Nowadays wire dot matrix printers are very popular because of their 
superior characteristics such as simplicity of the mechanism, high speed 
of solenoid operation, high reliability, and ability to make at the same 
time. Due to the popularization of readily usable computer systems, dot 
matrix printers functioning as output apparatus for such computer systems 
are required to have at least 16 print wires so as to print not only 
alphanumeric characters but also chinese characters and graphic patterns. 
SUMMARY OF THE INVENTION 
The present invention seeks to provide a novel and small impact printer 
having a plurality of printing members and driven by an amount of electric 
power lower than heretofore achieved in conventional systems. The impact 
printer of the present invention has a main drive means continuously 
driven and generates driving power for operation of printing members, and 
a plurality of trigger driving means selectively energized according to 
print signals so as to transmit the driving power to the print members to 
impact the paper. 
It is therefore an object of the present invention to provide an impact 
printer which is small-sized and consumes a small amount of power. 

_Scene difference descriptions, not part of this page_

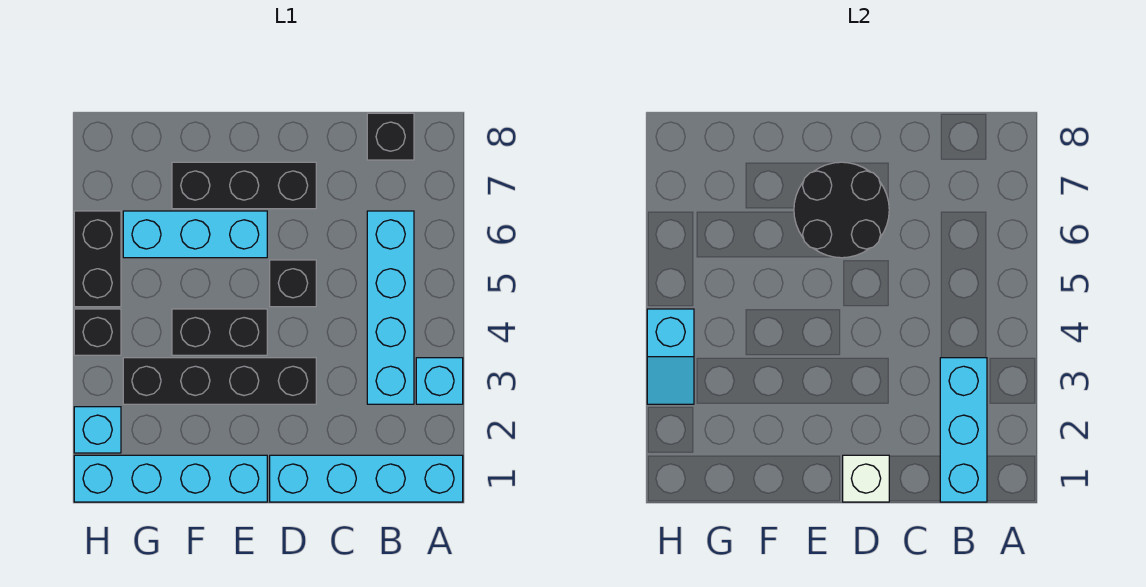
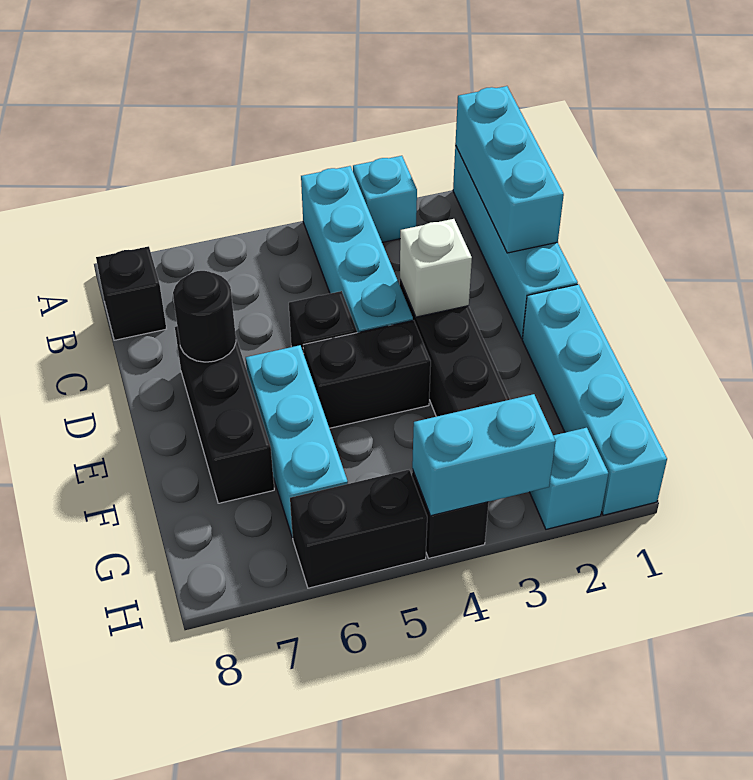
cyan brick B1:B3 level 2 -> cyan brick A1:C1 level 2
cyan brick B3:B6 level 1 -> cyan brick A4:D4 level 1
white brick D1 level 2 -> white brick D3 level 2
black round brick D6:E7 level 2 -> black round brick D7 level 2
black brick E4:F4 level 1 -> black brick E4:E5 level 1
cyan slope H3:H4 level 2 top 4 -> cyan brick H3:H4 level 2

It is another object of the present invention to provide an impact printer 
which has a main driving means and trigger driving means for driving 
printing members.

DETAILED DESCRIPTION OF THE INVENTION 
Referring to FIG. 1, a print head assembly 1 is mounted on a carriage base 
2 capable of sliding parallel with paper 3. The carriage base 2 is moved 
parallel with the paper 3 at a constant speed by means of drive pulley 4a, 
idle pulley 4b and a drive wire rope 5, the drive pulley 4a being driven 
by a carriage drive motor 6. 
FIG. 2 is a cross-sectional view of the print head assembly 1 showing the 
internal structure thereof in detail. Print wires 7 are all arranged to 
converge at the front end of a wire housing 8 and aligned along an 
imaginary straight line. A jewel bearing 9 is mounted on the front end of 
the wire housing 8. The jewel bearing 9 has openings corresponding to the 
print wires 7 for guiding the front ends of the print wires 7. The print 
wires 7 are slidably supported by the jewel bearing 9 and fixed to print 
springs 10 at the rear ends, respectively. Each print spring 10 is made of 
magnetic material and has a magnetic chip 11 on the surface opposite to 
that to which each print wire 7 is connected. The print springs 10 and 
magnets 12 are mounted on the inside of the wire housing 8. A trigger yoke 
13 made of magnetic material and having a release coil 14 wound 
therearound has one end fixed to a corresponding magnet 12, and the other 
end surface faces the corresponding magnetic chip 11 mounted on the 
corresponding print spring 10 with a gap therebetween. 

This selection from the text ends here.